#### Estratto selezionato

L’espressione “figli a carico” comprende quelli facenti parte del nucleo familiare indicato ai fini ISEE.

Ha diritto a ricevere l’assegno nell’interesse del figlio chi esercita la responsabilità genitoriale. L’emolumento viene corrisposto dall’I.N.P.S. ed è erogato al richiedente ovvero, su richiesta anche successiva, in pari misura tra coloro che esercitano la responsabilità genitoriale. Nel caso in cui il figlio sia affidato in via esclusiva ad un genitore, l’assegno, in mancanza di accordo, spetta a quest’ultimo.

La domanda può essere presentata anche dai figli maggiorenni in possesso dei requisiti di legge in sostituzione dei genitori e finanche dai nonni per i nipoti, ma solo in presenza di un formale provvedimento di affido o in ipotesi di collocamento o accasamento etero familiare.

In base all’art. 3 del D.Lgs. 29 dicembre 2021 n. 230 l’assegno è riconosciuto a condizione che al momento della presentazione della domanda e per tutta la durata del beneficio il richiedente sia in possesso congiuntamente dei requisiti di cittadinanza, residenza e soggiorno segnatamente elencati.

########
#### Materiale raccolto

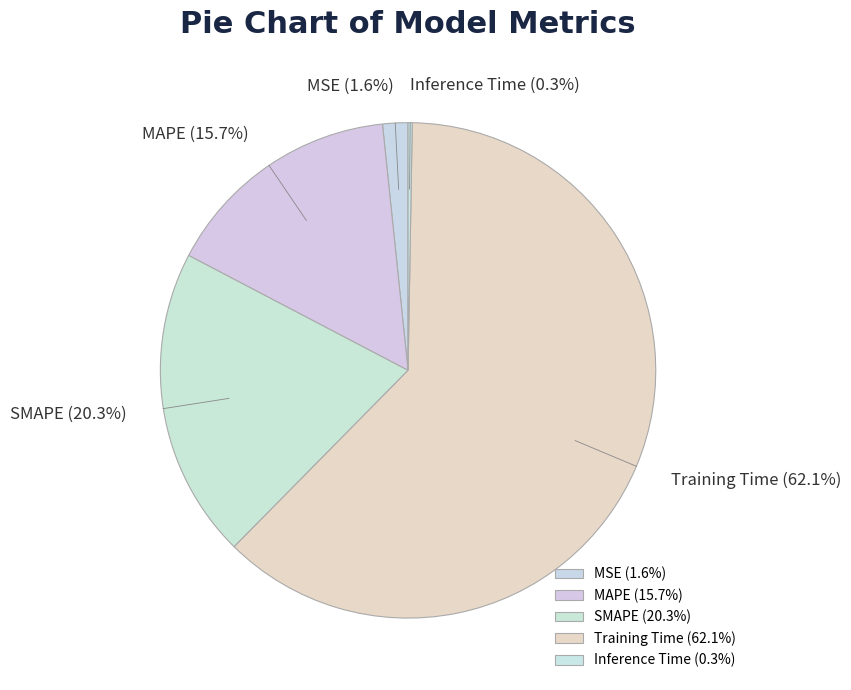

What is the majority slice?

Training Time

########

[Attività da svolgere]
A) Elenca tutti i requisiti che, secondo l'estratto sull'assegno per i figli, il richiedente deve possedere congiuntamente.
B) Ricopia dall'estratto sull'assegno per i figli il passo che inizia con le parole "La domanda può" e fermati dopo le parole "soggiorno segnatamente elencati.".

[Soluzioni degli esercizi]
A) Cittadinanza, residenza e soggiorno.

B)
La domanda può essere presentata anche dai figli maggiorenni in possesso dei requisiti di legge in sostituzione dei genitori e finanche dai nonni per i nipoti, ma solo in presenza di un formale provvedimento di affido o in ipotesi di collocamento o accasamento etero familiare.

In base all’art. 3 del D.Lgs. 29 dicembre 2021 n. 230 l’assegno è riconosciuto a condizione che al momento della presentazione della domanda e per tutta la durata del beneficio il richiedente sia in possesso congiuntamente dei requisiti di cittadinanza, residenza e soggiorno segnatamente elencati.